Cheshire Constabulary has saved almost £1.5 million over the last three years through effective procurement.

This significant saving has been achieved through purchasing essential items - such as uniforms and vehicles - collectively with other forces or public bodies.

Savings made since 2015 include £240,000 saved on the purchase of Microsoft Surface 3 tablets, £100,000 for forensics and £61,000 for the purchase of a remotely operated vehicle.

David Keane, police and crime commissioner for Cheshire, said: “I’m pleased that in Cheshire we’ve been able to save the taxpayer a significant amount of money on equipment costs through effective procurement.
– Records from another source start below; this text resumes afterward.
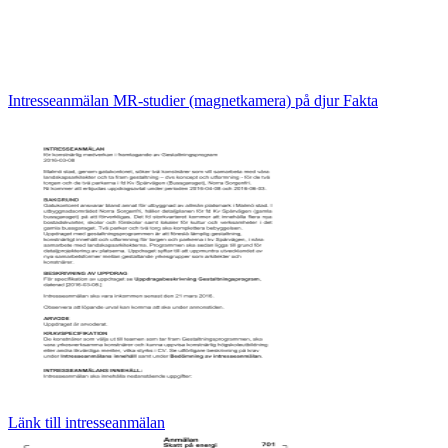
Intresseanmälan MR-studier (magnetkamera) på djur Fakta
Länk till intresseanmälan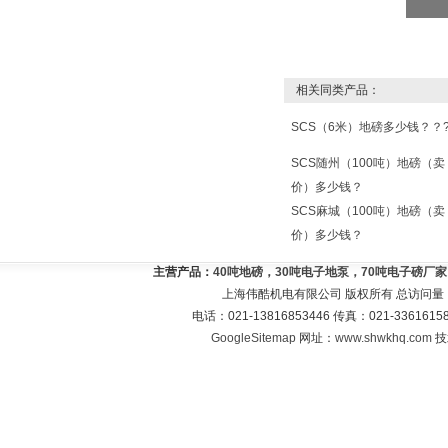
相关同类产品：
SCS（6米）地磅多少钱？？
SCS随州（100吨）地磅（卖
价）多少钱？
SCS麻城（100吨）地磅（卖
价）多少钱？
主营产品：
40吨地磅，30吨电子地泵，70吨电子磅厂
上海伟酷机电有限公司 版权所有 总访问量
电话：021-13816853446 传真：021-33616
GoogleSitemap
网址：
www.shwkhq.com
技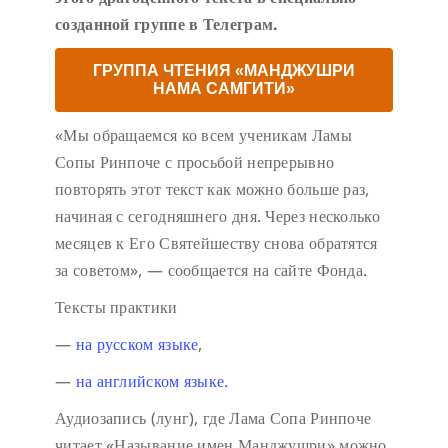
созданной группе в Телеграм.
ГРУППА ЧТЕНИЯ «МАНДЖУШРИ
НАМА САМГИТИ»
«Мы обращаемся ко всем ученикам Ламы
Сопы Ринпоче с просьбой непрерывно
повторять этот текст как можно больше раз,
начиная с сегодняшнего дня. Через несколько
месяцев к Его Святейшеству снова обратятся
за советом», — сообщается на сайте Фонда.
Тексты практики
—
на русском языке
,
—
на английском языке.
Аудиозапись (лунг), где Лама Сопа Ринпоче
читает «Называние имен Манджушри» можно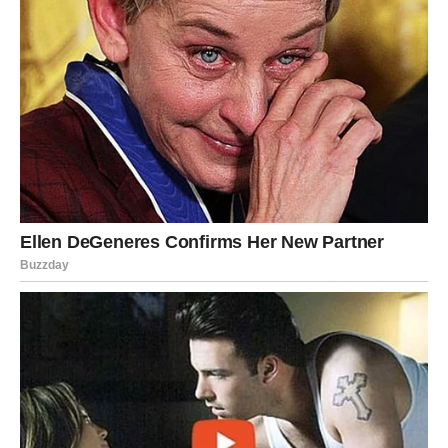
šlagom.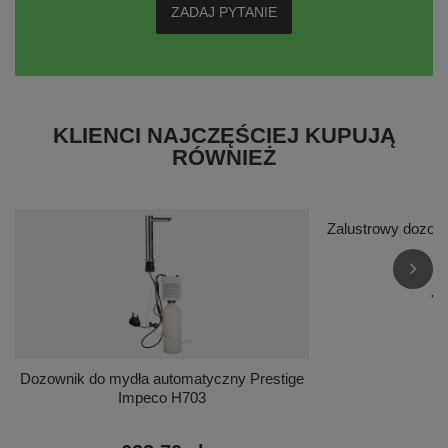
ZADAJ PYTANIE
KLIENCI NAJCZĘŚCIEJ KUPUJĄ
RÓWNIEŻ
Zalustrowy dozow
7
Dozownik do mydła automatyczny Prestige
Impeco H703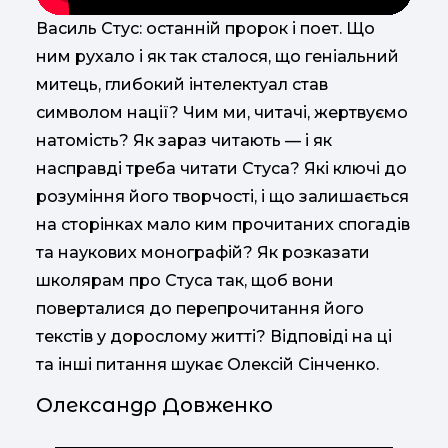
Василь Стус: останній пророк і поет. Що
ним рухало і як так сталося, що геніальний
митець, глибокий інтелектуал став
символом нації? Чим ми, читачі, жертвуємо
натомість? Як зараз читають — і як
насправді треба читати Стуса? Які ключі до
розуміння його творчості, і що залишається
на сторінках мало ким прочитаних спогадів
та наукових монографій? Як розказати
школярам про Стуса так, щоб вони
поверталися до перепрочитання його
текстів у дорослому житті? Відповіді на ці
та інші питання шукає Олексій Сінченко.
Олександр Довженко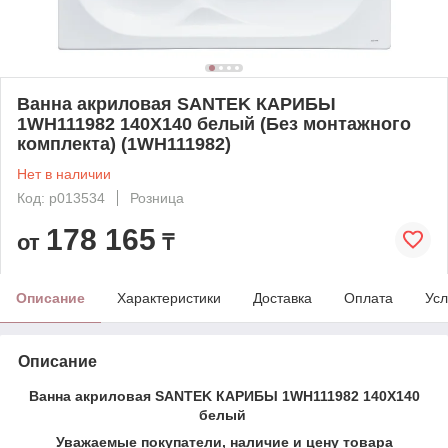
Ванна акриловая SANTEK КАРИБЫ
1WH111982 140Х140 белый (Без монтажного
комплекта) (1WH111982)
Нет в наличии
Код: p013534
Розница
178 165
от
₸
Описание
Характеристики
Доставка
Оплата
Усл
Описание
Ванна акриловая SANTEK КАРИБЫ 1WH111982 140Х140
белый
Уважаемые покупатели, наличие и цену товара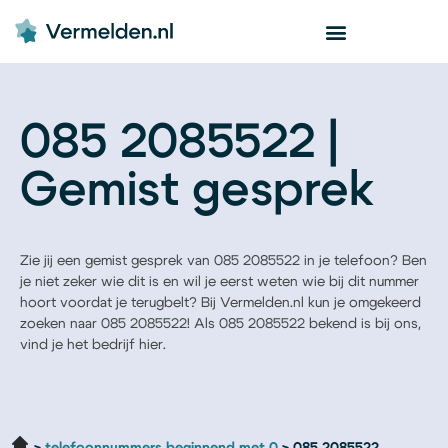
085 2085522 |
Gemist gesprek
Zie jij een gemist gesprek van 085 2085522 in je telefoon? Ben
je niet zeker wie dit is en wil je eerst weten wie bij dit nummer
hoort voordat je terugbelt? Bij Vermelden.nl kun je omgekeerd
zoeken naar 085 2085522! Als 085 2085522 bekend is bij ons,
vind je het bedrijf hier.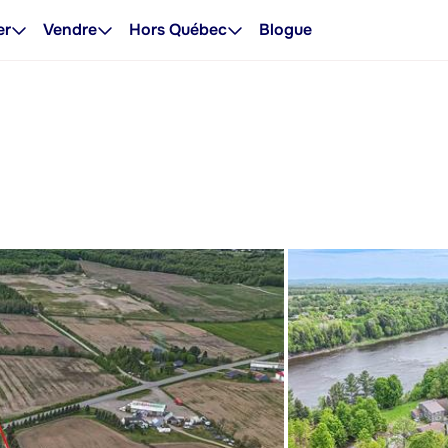
er
Vendre
Hors Québec
Blogue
“When selecting kit and equipment the constabulary always seeks to achieve value for money but also ensures that quality of the product and health and safety requirements are also taken into consideration to ensure officers are equipped with high quality kit to carry out their duties.”

As part of plans to deliver policing within smaller budgets, the commissioner has indicated that further work will be carried out to ensure all contracts are providing the best value.

“Cheshire Constabulary has faced a 37 per cent real term cut in funding since 2010. With police funding expected to be slashed even further by Central Government in future years, we will continue to work hard to find further efficiencies to ensure the taxpayer is getting value for money and to enable us to invest even more of our limited resources into frontline policing to keep the people of Cheshire safe,” added David.

The figures have been published through the Home Office’s ‘basket of goods’ data set which revealed that, collectively, police forces across England and Wales have saved £273 million in equipment costs since 2015, with some reducing costs by up to 63 per cent per item.

The data set allows the public to compare what each police force spends on common items to ensure best value for money.

Most of the national savings from this year’s figures result from the Collaborative Law Enforcement Programme (CLEP), led by police forces, identifying opportunities for collaboration.

Association of police and crime commissioners’ lead for business enablers and chair of the national commercial board, Jason Ablewhite PCC, added: “I very much welcome the work of police and crime commissioners, forces and others to deliver significant savings from more effective procurement.

“The public rightly expect policing to be as efficient as possible and through the National Commercial Board, which oversees the work of the CLEP programme, we will be looking at the options for a future commercial operating model to ensure greater coordination of commercial activity at a regional and national level.”